President Biden opened a judicial and political can of worms when he promised to appoint a black woman to the U.S. Supreme Court during his successful 2020 presidential election campaign. But since when did we start appointing people to the Supreme Court because of their gender and/or skin color?
We know former President Reagan was thinking gender when he appointed Justice Sandra Day O’Connor to the high court in 1981 as was ex-President Trump when he named Amy Coney Barrett to the court in 2020. Nevertheless, I think these kinds of gender-based decisions constitute a slippery slope because they suggest quotas for judicial appointments.
If we start establishing quotas for Supreme Court appointees, where does it end? For example, the most recent U.S. Census tells us that more than 60 percent of Americans are white, 13 percent are black and 18 percent are Hispanic. So with one African-American Justice, Clarence Thomas, already on the court, blacks will hold 22 percent of the seats when President Biden’s nominee takes her seat. Is that fair?
And what about groups that aren’t represented on the high court like Asian Americans, LGBTQIA2S+ people or transgender people? On and on it goes …
The Wall Street Journal pointed out Biden’s dilemma in a recent editorial titled “Race, Gender and the Supreme Court.” The Journal reminded us that Biden promised to appoint a black woman to the court during the 2020 primary campaign in South Carolina, which he won thanks to an endorsement from powerful African-American Congressman James Clyburn. That was the turning point in Biden’s third presidential campaign, so now it’s payback time for Clyburn.

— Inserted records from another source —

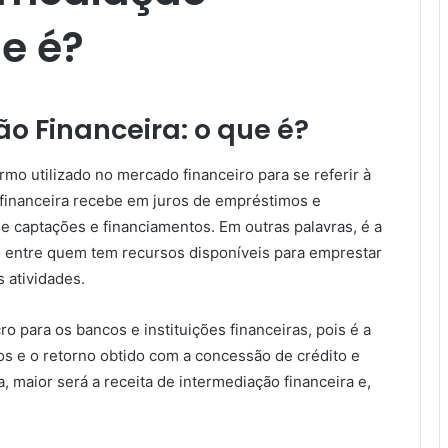
ue é?
o Financeira: o que é?
mo utilizado no mercado financeiro para se referir à
 financeira recebe em juros de empréstimos e
de captações e financiamentos. Em outras palavras, é a
ão entre quem tem recursos disponíveis para emprestar
 atividades.
ro para os bancos e instituições financeiras, pois é a
os e o retorno obtido com a concessão de crédito e
, maior será a receita de intermediação financeira e,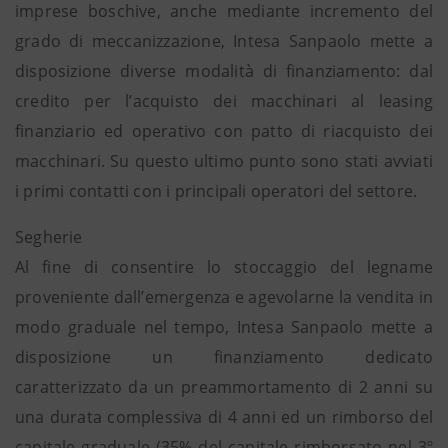
imprese boschive, anche mediante incremento del
grado di meccanizzazione, Intesa Sanpaolo mette a
disposizione diverse modalità di finanziamento: dal
credito per l’acquisto dei macchinari al leasing
finanziario ed operativo con patto di riacquisto dei
macchinari. Su questo ultimo punto sono stati avviati
i primi contatti con i principali operatori del settore.
Segherie
Al fine di consentire lo stoccaggio del legname
proveniente dall’emergenza e agevolarne la vendita in
modo graduale nel tempo, Intesa Sanpaolo mette a
disposizione un finanziamento dedicato
caratterizzato da un preammortamento di 2 anni su
una durata complessiva di 4 anni ed un rimborso del
capitale graduale (35% del capitale rimborsato nel 3º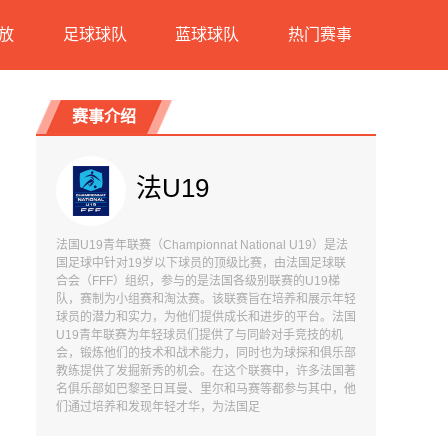
放
足球球队
蓝球球队
热门赛事
赛事介绍
法U19
法国U19青年联赛（Championnat National U19）是法
国足球中针对19岁以下球员的顶级比赛，由法国足球联
合会（FFF）组织，参与的是法国各级别联赛的U19梯
队，赛制为小组赛和淘汰赛。该联赛旨在培养和展示年轻
球员的潜力和实力，为他们提供成长和进步的平台。法国
U19青年联赛为年轻球员们提供了与同龄对手竞技的机
会，锻炼他们的技术和战术能力，同时也为球探和俱乐部
教练提供了发掘新秀的机会。在这个联赛中，许多法国著
名俱乐部如巴黎圣日耳曼、里尔和马赛等都参与其中，他
们通过培养和发现年轻才华，为法国足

There are several well-qualified African-American female judges who could be elevated to the Supreme Court, including Federal Judge Ketanyi Brown Jackson, who graduated from Harvard Law School, and California Supreme Court Justice Leondra Krueger, who graduated from Yale. Nevertheless, Clyburn and Sen. Lindsey Graham, an influential South Carolina Republican, are lobbying for Federal Judge J. Michelle Childs, who didn’t graduate from Harvard or Yale. Rather, she attended public schools in Columbia, S.C., and graduated from the University of South Carolina Law School.

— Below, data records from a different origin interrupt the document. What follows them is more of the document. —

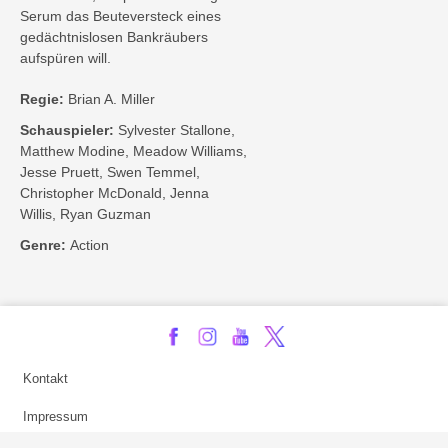
Serum das Beuteversteck eines
gedächtnislosen Bankräubers
aufspüren will.
Regie:
Brian A. Miller
Schauspieler:
Sylvester Stallone,
Matthew Modine, Meadow Williams,
Jesse Pruett, Swen Temmel,
Christopher McDonald, Jenna
Willis, Ryan Guzman
Genre:
Action
Kontakt
Impressum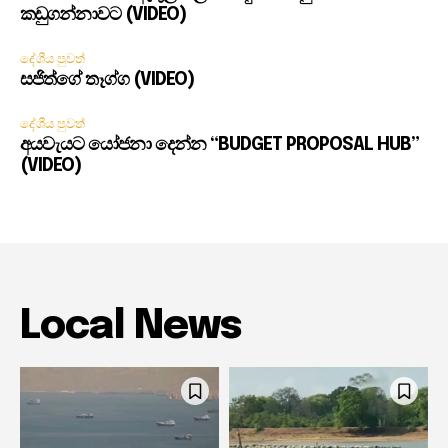
කඩුගන්නාවට (VIDEO)
දේශීය පුවත්
සජිත්ගේ තෑග්ග (VIDEO)
දේශීය පුවත්
අයවැයට යෝජනා දෙන්න “BUDGET PROPOSAL HUB”
(VIDEO)
Local News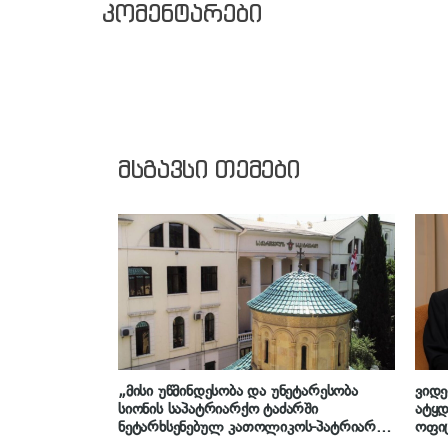
კომენტარები
მსგავსი თემები
„მისი უწმინდესობა და უნეტარესობა
ვიდე
სიონის საპატრიარქო ტაძარში
ატყდ
ნეტარხსენებულ კათოლიკოს-პატრიარქ
ოფი
ილია II-ის სულის მოსახსენიებელ
პატრ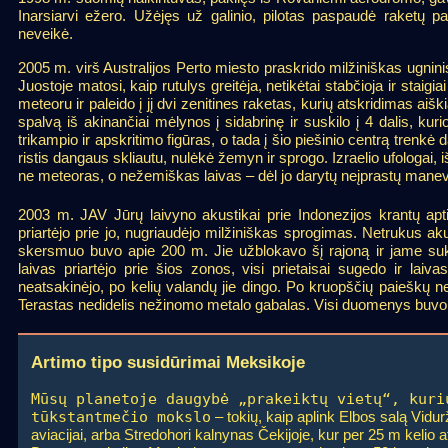
Inarsiarvi ežero. Užėjęs už galinio, pilotas paspaudė raketų p
neveikė.
2005 m. virš Australijos Perto miesto praskrido milžiniškas ugninis
Juostoje matosi, kaip rutulys greitėja, netikėtai stabčioja ir staigi
meteoru ir paleido į jį dvi zenitines raketas, kurių atskridimas ai
spalvą iš akinančiai mėlynos į sidabrinę ir suskilo į 4 dalis, kur
trikampio ir apskritimo figūras, o tada į šio piešinio centrą trenk
ristis dangaus skliautu, nulėkė žemyn ir sprogo. Izraelio ufologai, 
ne meteoras, o nežemiškas laivas – dėl jo darytų neįprastų manevrų 
2003 m. JAV Jūrų laivyno akustikai prie Indonezijos krantų ap
priartėjo prie jo, nugriaudėjo milžiniškas sprogimas. Netrukus a
skersmuo buvo apie 200 m. Jie užblokavo šį rajoną ir jame suk
laivas priartėjo prie šios zonos, visi prietaisai sugedo ir lai
neatsakinėjo, po kelių valandų jie dingo. Po kruopščių paieškų 
Terastas nedidelis nežinomo metalo gabalas. Visi duomenys buvo u
Artimo tipo susidūrimai Meksikoje
Mūsų planetoje daugybė „prakeiktų vietų“, kuri
tūkstantmečio mokslo
– tokių, kaip aplink Elbos salą Vidur
aviacijai, arba Stredohori kalnynas Čekijoje, kur per 25 m kelio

“It’s OK to go to a public university and get your law degree,” Graham said last Sunday on “Face the Nation.” “She’s considered to be a fair-minded, highly gifted jurist.” With strong bipartisan endorsements from Rep. Clyburn and Sen. Graham, I think Childs has become the front-runner for Biden’s first Supreme Court nomination.
Many Republicans and some Democrats have warned Biden about choosing a radical far left jurist for the high court. “If he chooses a radical to replace (retiring Justice Stephen) Breyer, it will stimulate GOP turnout in November,” wrote astute Wall Street Journal columnist Kimberly Strassel. “He can pick a qualified liberal in the mold of Justice Breyer or Justice Elena Kagan and take credit for putting a substantive, thoughtful jurist on the bench,” Strassel continued, “or he can bow to progressive demands that he infuse the court with a new radicalism… If it’s the latter, watch for Republicans to hang that nominee around vulnerable Democrats’ necks in upcoming elections.” Are you paying attention, Sen. Cortez Masto?
Choosing Supreme Court justices because of “identity politics” is wrong and runs contrary to a landmark decision in the 1978 University of California vs. Bakke case in which the court declared that “preferring members of any one group for no reason other than race or ethnicity is discrimination for its own sake.” So when it comes to Supreme Court nominations, Biden should do away with discrimination and quotas and choose the best qualified jurist.
Guy W. Farmer is the Appeal’s senior political columnist.